About 20 students, most members of an Ohio State campus prayer group, gathered Tuesday night for a vigil in front of the maintenance building that was the scene of a campus shooting Tuesday morning.

Shortly after 10 p.m., members of 24/7 Prayer gathered in a circle and lit candles across the street from the building at 2000 Tuttle Park Place. Early Tuesday morning, custodial worker Nathaniel Brown shot and killed his supervisor Larry Wallington and injured another manager, Henry Butler, before shooting and killing himself.
Janika Pittman, president of the non-denominational group, said members were praying for the victims, their families and their co-workers.

“Sometimes we forget about the maintenance people,” she said. “We don’t really think about them. We see our clean classrooms. We just assume that they come that way.”

Some workers looked out from open third-story windows as the group sang “Amazing Grace.”

Others stopped to look on their way to clock into the building across the street, which had remained a crime scene for most of the day.

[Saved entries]

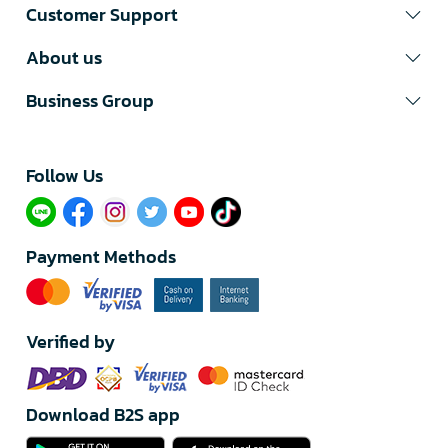
Customer Support
About us
Business Group
Follow Us​
Payment Methods
Verified by
Download B2S app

• _YOUR TASK_:
Reproduce the part of the vigil report that opens with the words containing "Shortly after 10" and closes with "of the day.", switching "candles" to "lanterns". None of the items above is needed.

• _YOUR SOLUTION_:
Shortly after 10 p.m., members of 24/7 Prayer gathered in a circle and lit lanterns across the street from the building at 2000 Tuttle Park Place. Early Tuesday morning, custodial worker Nathaniel Brown shot and killed his supervisor Larry Wallington and injured another manager, Henry Butler, before shooting and killing himself.
Janika Pittman, president of the non-denominational group, said members were praying for the victims, their families and their co-workers.

“Sometimes we forget about the maintenance people,” she said. “We don’t really think about them. We see our clean classrooms. We just assume that they come that way.”

Some workers looked out from open third-story windows as the group sang “Amazing Grace.”

Others stopped to look on their way to clock into the building across the street, which had remained a crime scene for most of the day.